## Problem requirements
The entries that follow must be given again exactly, with no pictures kept.

______________________________

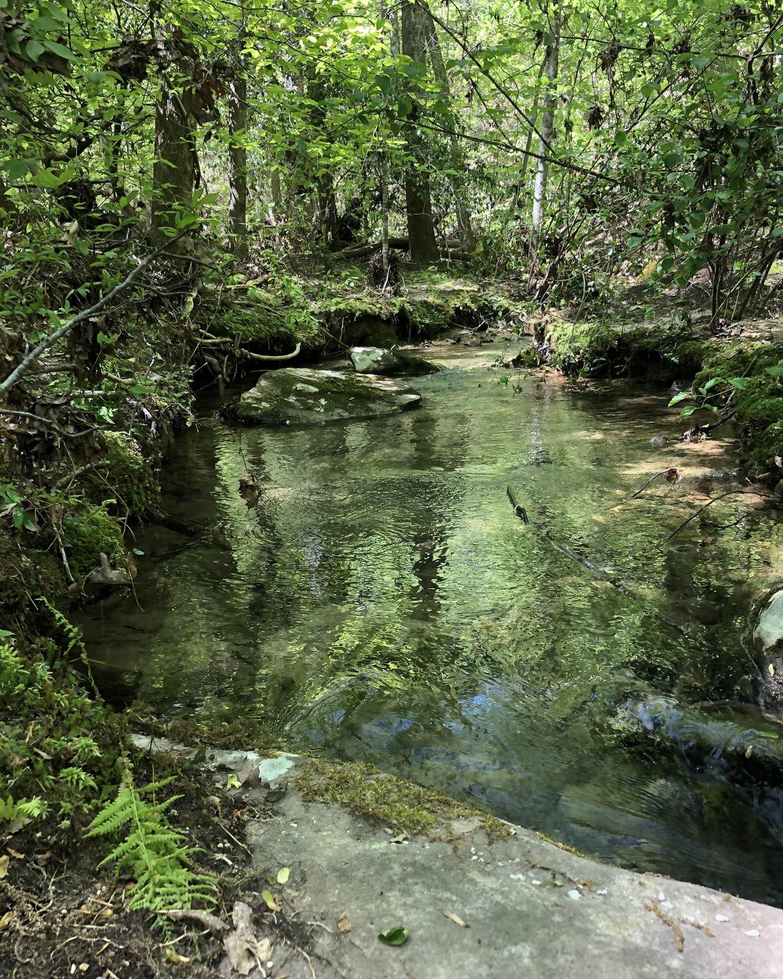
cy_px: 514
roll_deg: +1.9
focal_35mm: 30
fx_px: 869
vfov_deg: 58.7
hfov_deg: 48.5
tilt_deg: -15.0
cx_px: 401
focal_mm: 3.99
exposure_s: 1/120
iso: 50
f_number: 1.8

______________________________

## Reply to the task
cy_px: 514
roll_deg: +1.9
focal_35mm: 30
fx_px: 869
vfov_deg: 58.7
hfov_deg: 48.5
tilt_deg: -15.0
cx_px: 401
focal_mm: 3.99
exposure_s: 1/120
iso: 50
f_number: 1.8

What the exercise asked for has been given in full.